Obituary
April 20, 2007
Marie M. Clay, Remedial Reading Specialist, Dies at 81
By MARGALIT FOX
Marie M. Clay, an internationally known educator who developed a remedial reading program known as Reading Recovery, which has been used with millions of children around the world, died last Friday in Auckland, New Zealand. She was 81 and lived in Auckland.
Ms. Clay died after a brief illness, said the Reading Recovery Council of North America, which announced the death in the United States. Ms. Clay was an emeritus professor of education at the University of Auckland, where she had taught since the early 1960s.
Reading Recovery focuses on first-grade students who are having difficulty learning to read. It offers them a series of one-on-one daily lessons with a trained tutor, for 12 to 20 weeks.
Inaugurated in New Zealand in the 1970s, Reading Recovery has been used with more than 1.6 million children in the United States since it was introduced here in 1984, the North American organization said. It is used in several other English-speaking countries, including Canada, Australia and Britain. The program has a Spanish version, used in the United States; a French version, used in Canada; and a Danish version.
Ms. Clay’s many books include “Becoming Literate: The Construction of Inner Control,” Heinemann, 1991; “Concepts About Print: What Have Children Learned About the Way We Print Language?” Heinemann, 2000; and “Change Over Time in Children’s Literacy Development,” Heinemann, 2001.

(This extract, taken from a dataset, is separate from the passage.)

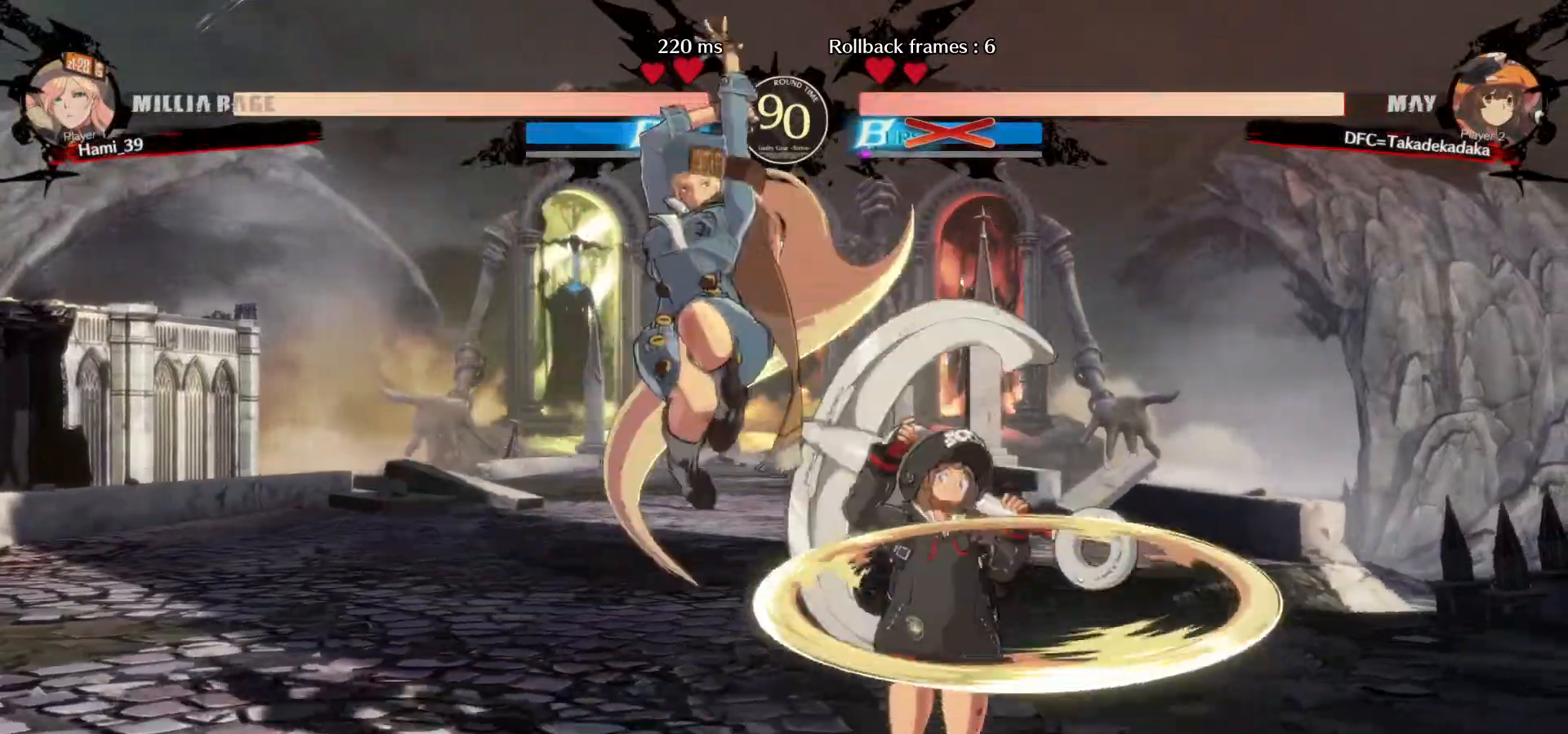
{"buttons": [], "left_stick": "down-right", "events": [[283, "left_stick", "down-right"]]}
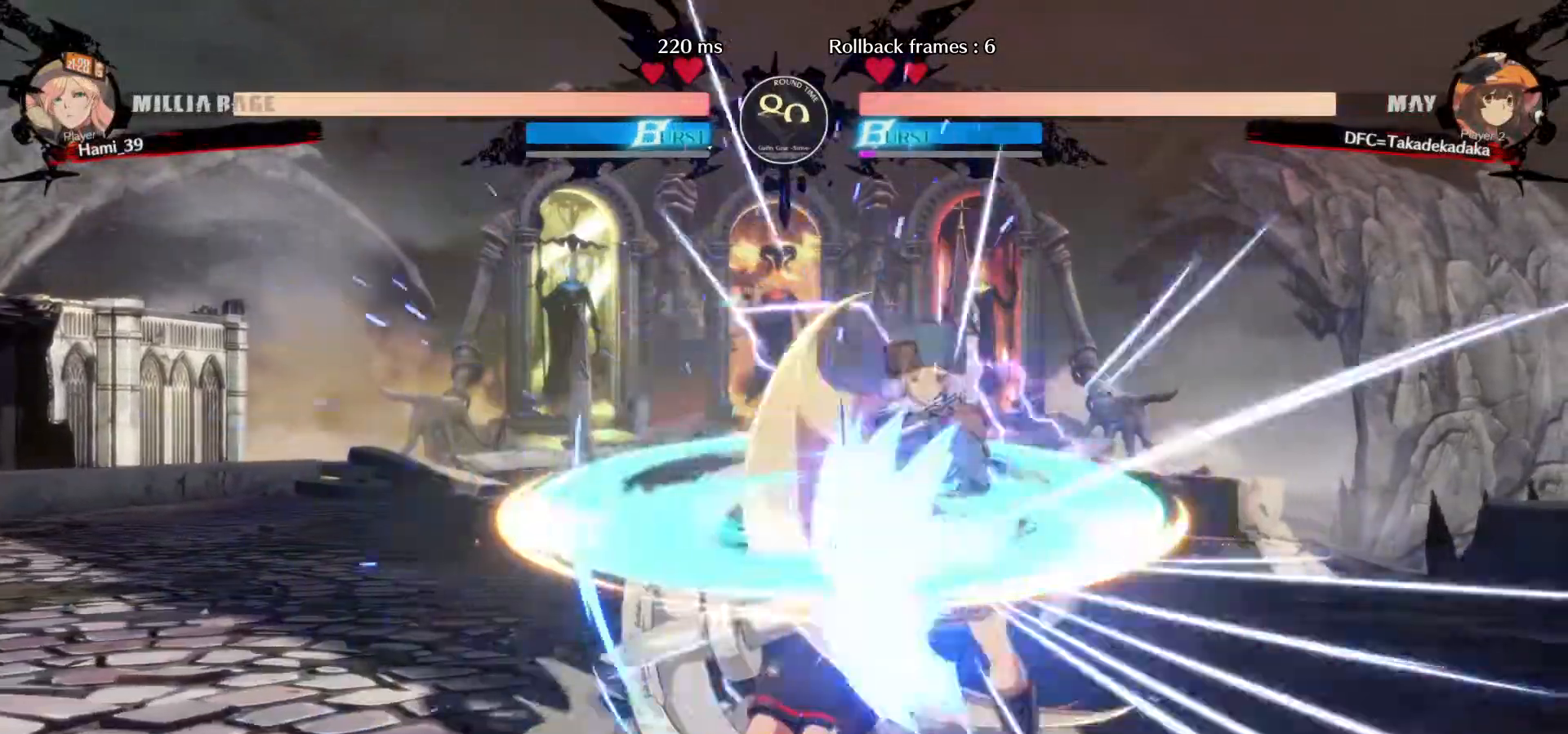
{"buttons": ["SQUARE"], "left_stick": "down-right", "events": [[467, "SQUARE", "down"]]}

Marie Mildred Irwin was born on Jan. 3, 1926, in Wellington, New Zealand. (Her given name is pronounced MAH-ree, with the stress on the first syllable.) She earned a bachelor’s degree in education from the University of New Zealand in 1946 and a master’s degree in education in 1948. She studied clinical child psychology at the University of Minnesota in the early 1950s and earned a doctorate in education from the University of Auckland in 1966.
She taught elementary and special education in New Zealand, and was a school psychologist there, before joining the University of Auckland faculty.
Her marriage to Warwick Clay ended in divorce. She is survived by a brother, Robert Irwin of Auckland; a sister, Lorraine Christie of Wellington; two children, Alan Clay of Wanganui, New Zealand, and Jenny Clay of Auckland; and three grandchildren.
Ms. Clay, a past president of the International Reading Association, was widely honored for her work. She was made a dame commander of the British Empire in 1987.